Search code examples
pythonapache-kafkaprometheuspykafka

How to consume kafka topic and parse/serve over http?


I'm trying to consume a kafka topic in python and serve over http using the prometheus client, but I seem to be blocked on the topic consumption. I put some place holders to simply add metrics, but it looks like that part is being blocked.

import os
from pykafka import KafkaClient
import threading
from kafka import KafkaConsumer
from prometheus_client import start_http_server, Metric, REGISTRY

class CustomCollector(threading.Thread):
    daemon = True

    def collect(self):
        client = KafkaClient(hosts=os.environ['KAFKA_ADDRESS'])
        topic = client.topics[b'os.environ['KAFKA_TOPIC']
        consumer = topic.get_simple_consumer()
        for message in consumer:
            if message is not None:
                print(message.value)

        metric = Metric('test_name', 'description', 'summary')
        metric.add_sample('test_name', 'description', 'summary')
        yield metric

if __name__ == '__main__':
    start_http_server(9998)
    REGISTRY.register(CustomCollector())
    while True: time.sleep(1)

If I run the code, I see the topic data being streamed to console as expected.
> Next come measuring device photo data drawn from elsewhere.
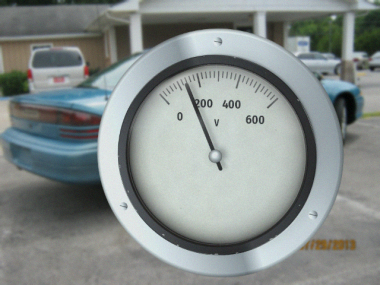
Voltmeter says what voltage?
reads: 140 V
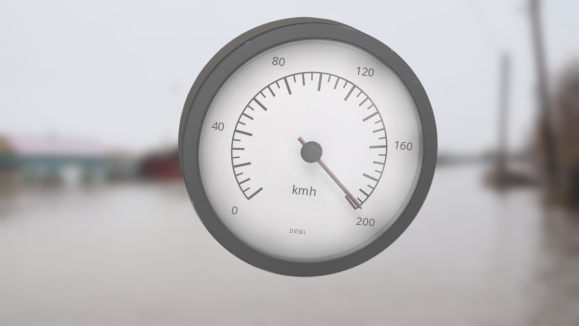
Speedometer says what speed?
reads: 197.5 km/h
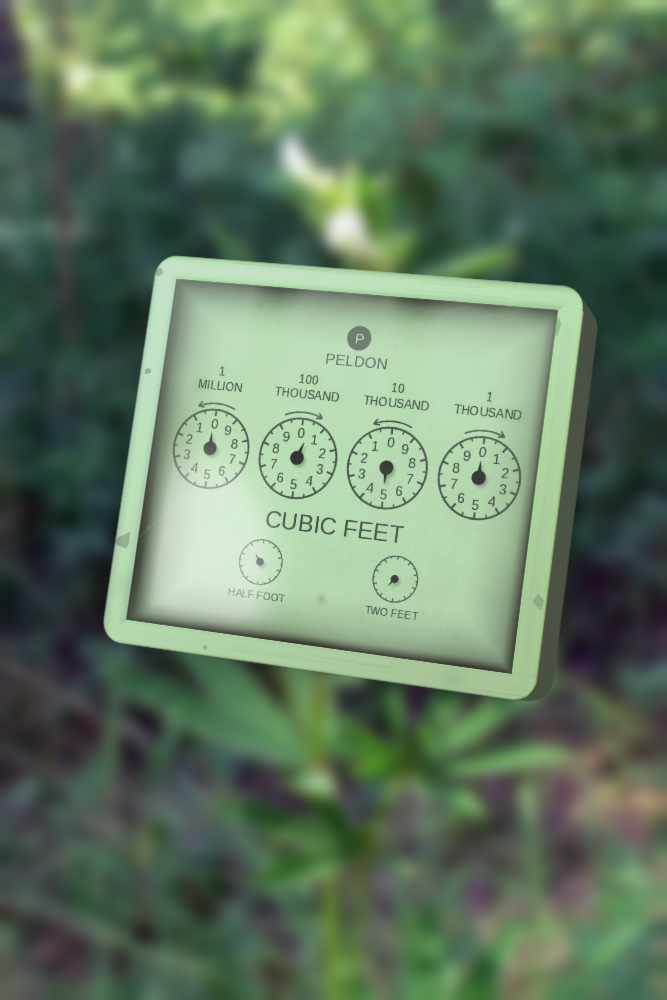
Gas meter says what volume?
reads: 5000 ft³
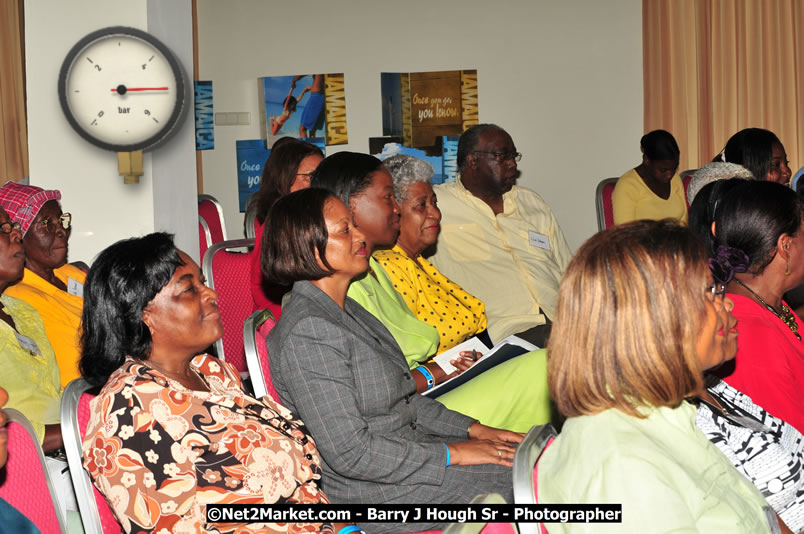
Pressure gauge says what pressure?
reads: 5 bar
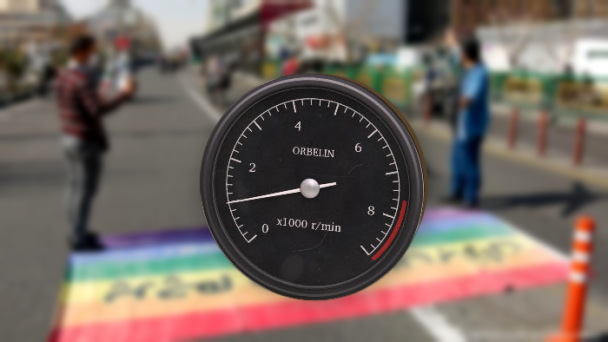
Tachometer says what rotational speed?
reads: 1000 rpm
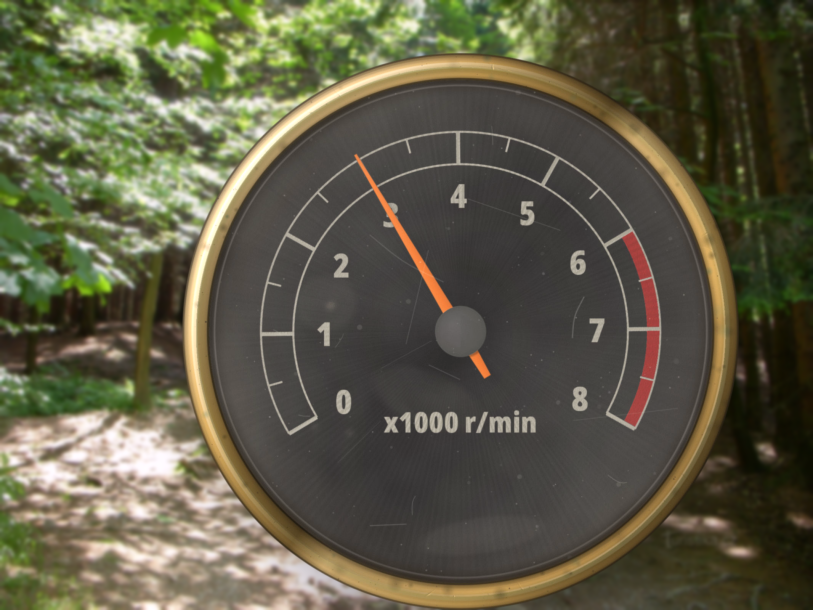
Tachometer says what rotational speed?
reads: 3000 rpm
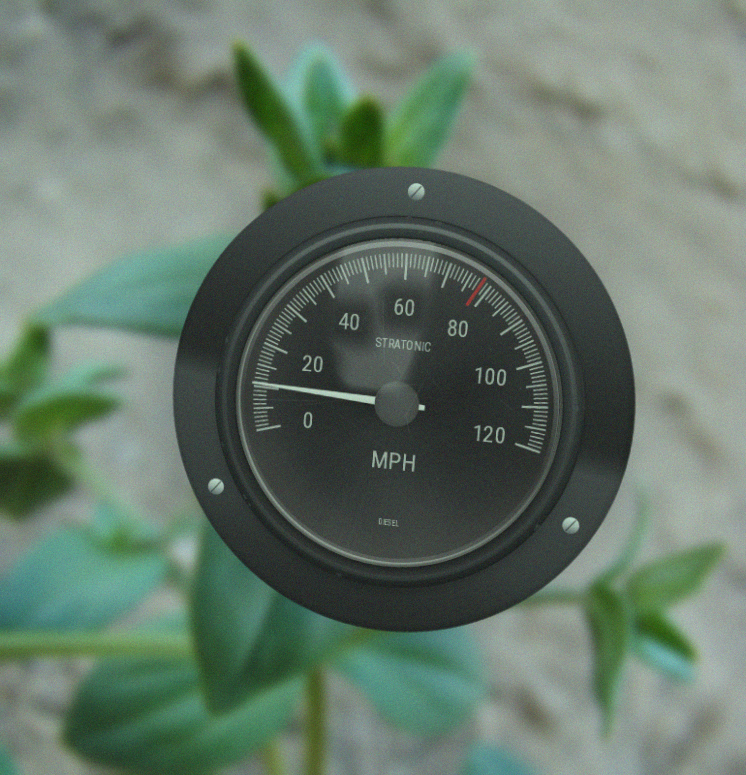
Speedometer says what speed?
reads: 11 mph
However, my metric endpoint is never populated and any request to the web server just hangs until I kill the app, to which it responds with the standard metrics from the library.


Solution

  • The construction of a Metric instance should happen once per consumed message. That is, the Metric() call should be inside of the for message in consumer loop. Also, you probably want to use message.value in some way when creating the Metric instance.